- EXERCISE INPUTS:
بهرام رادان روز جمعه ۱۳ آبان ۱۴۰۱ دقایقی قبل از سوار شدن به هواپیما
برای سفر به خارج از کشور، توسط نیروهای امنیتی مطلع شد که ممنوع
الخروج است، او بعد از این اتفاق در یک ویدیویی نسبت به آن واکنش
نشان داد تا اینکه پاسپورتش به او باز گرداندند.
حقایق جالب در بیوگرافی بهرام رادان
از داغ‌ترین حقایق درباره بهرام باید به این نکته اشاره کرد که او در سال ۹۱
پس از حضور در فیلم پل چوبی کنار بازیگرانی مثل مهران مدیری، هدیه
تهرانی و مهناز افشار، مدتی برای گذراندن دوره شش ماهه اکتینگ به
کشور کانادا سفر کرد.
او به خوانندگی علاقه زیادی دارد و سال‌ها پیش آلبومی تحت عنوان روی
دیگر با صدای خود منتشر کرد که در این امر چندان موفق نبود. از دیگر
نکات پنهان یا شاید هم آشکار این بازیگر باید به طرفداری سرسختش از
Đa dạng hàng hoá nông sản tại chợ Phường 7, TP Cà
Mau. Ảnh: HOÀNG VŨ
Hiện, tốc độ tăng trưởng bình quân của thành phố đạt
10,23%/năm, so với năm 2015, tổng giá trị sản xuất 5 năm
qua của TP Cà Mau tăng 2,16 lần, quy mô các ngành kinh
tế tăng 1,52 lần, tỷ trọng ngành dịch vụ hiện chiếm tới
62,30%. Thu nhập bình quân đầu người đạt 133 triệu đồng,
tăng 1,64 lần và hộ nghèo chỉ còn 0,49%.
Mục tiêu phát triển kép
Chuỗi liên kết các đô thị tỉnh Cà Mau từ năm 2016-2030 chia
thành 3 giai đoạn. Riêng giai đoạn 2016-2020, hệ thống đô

- TASK PROMPT: Give back exactly the lines above starting at the line where "الخروج است، او" appears and ending at the line where "Mục tiêu phát triển kép" appears, both included, with no other lines.

- SOLUTION BELOW:
الخروج است، او بعد از این اتفاق در یک ویدیویی نسبت به آن واکنش
نشان داد تا اینکه پاسپورتش به او باز گرداندند.
حقایق جالب در بیوگرافی بهرام رادان
از داغ‌ترین حقایق درباره بهرام باید به این نکته اشاره کرد که او در سال ۹۱
پس از حضور در فیلم پل چوبی کنار بازیگرانی مثل مهران مدیری، هدیه
تهرانی و مهناز افشار، مدتی برای گذراندن دوره شش ماهه اکتینگ به
کشور کانادا سفر کرد.
او به خوانندگی علاقه زیادی دارد و سال‌ها پیش آلبومی تحت عنوان روی
دیگر با صدای خود منتشر کرد که در این امر چندان موفق نبود. از دیگر
نکات پنهان یا شاید هم آشکار این بازیگر باید به طرفداری سرسختش از
Đa dạng hàng hoá nông sản tại chợ Phường 7, TP Cà
Mau. Ảnh: HOÀNG VŨ
Hiện, tốc độ tăng trưởng bình quân của thành phố đạt
10,23%/năm, so với năm 2015, tổng giá trị sản xuất 5 năm
qua của TP Cà Mau tăng 2,16 lần, quy mô các ngành kinh
tế tăng 1,52 lần, tỷ trọng ngành dịch vụ hiện chiếm tới
62,30%. Thu nhập bình quân đầu người đạt 133 triệu đồng,
tăng 1,64 lần và hộ nghèo chỉ còn 0,49%.
Mục tiêu phát triển kép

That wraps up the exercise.